The Corner

Elections

Why More Wisconsin Voters Won’t Tell a Pollster Their Pick for President in 2020

(Al Drago/Reuters)

In Marquette University Law School’s final 2016 poll of Wisconsin, only 1 percent of likely voters refused to say which presidential candidate they supported, but Marquette’s final 2020 poll finds that 6 percent of likely voters are refusing to answer the question:

I asked pollster Charles Franklin to explain what’s going on here:

“It turns out that people who have early-voted are a bit more likely to decline to say who they voted for,” says Charles Franklin, the Marquette Law School professor in charge of the poll. “Because so many people now have early-voted, this was not an issue you could really see in polling in earlier years. Now with 40 percent [of likely voters] having already voted, it amounts to this 6 percent who declined or refused to say.”

Are these shy Trump voters? Shy Biden voters?
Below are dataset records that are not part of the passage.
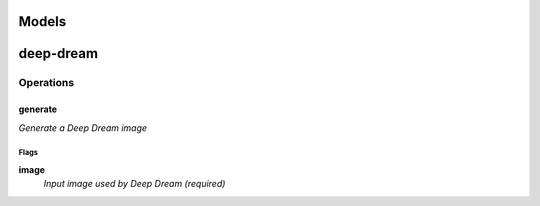 
Models
######

deep-dream
##########

Operations
==========

generate
^^^^^^^^

*Generate a Deep Dream image*

Flags
-----

**image**
  *Input image used by Deep Dream (required)*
Franklin believes that they’re close to an even mix of both: He found that one-third of them (or 2 percent of likely voters) said they were favorable to Biden but not Trump, one-third said they were favorable to Trump but not Biden, and the final third had a favorable view of both candidates or an unfavorable view of both candidates.

In other words, if you allocate the “refused” column based on favorability ratings, the poll results would be 50 percent for Biden, 45 percent for Trump, 2 percent for Jorgensen, and “2 percent that we’re not able to classify,” says Franklin.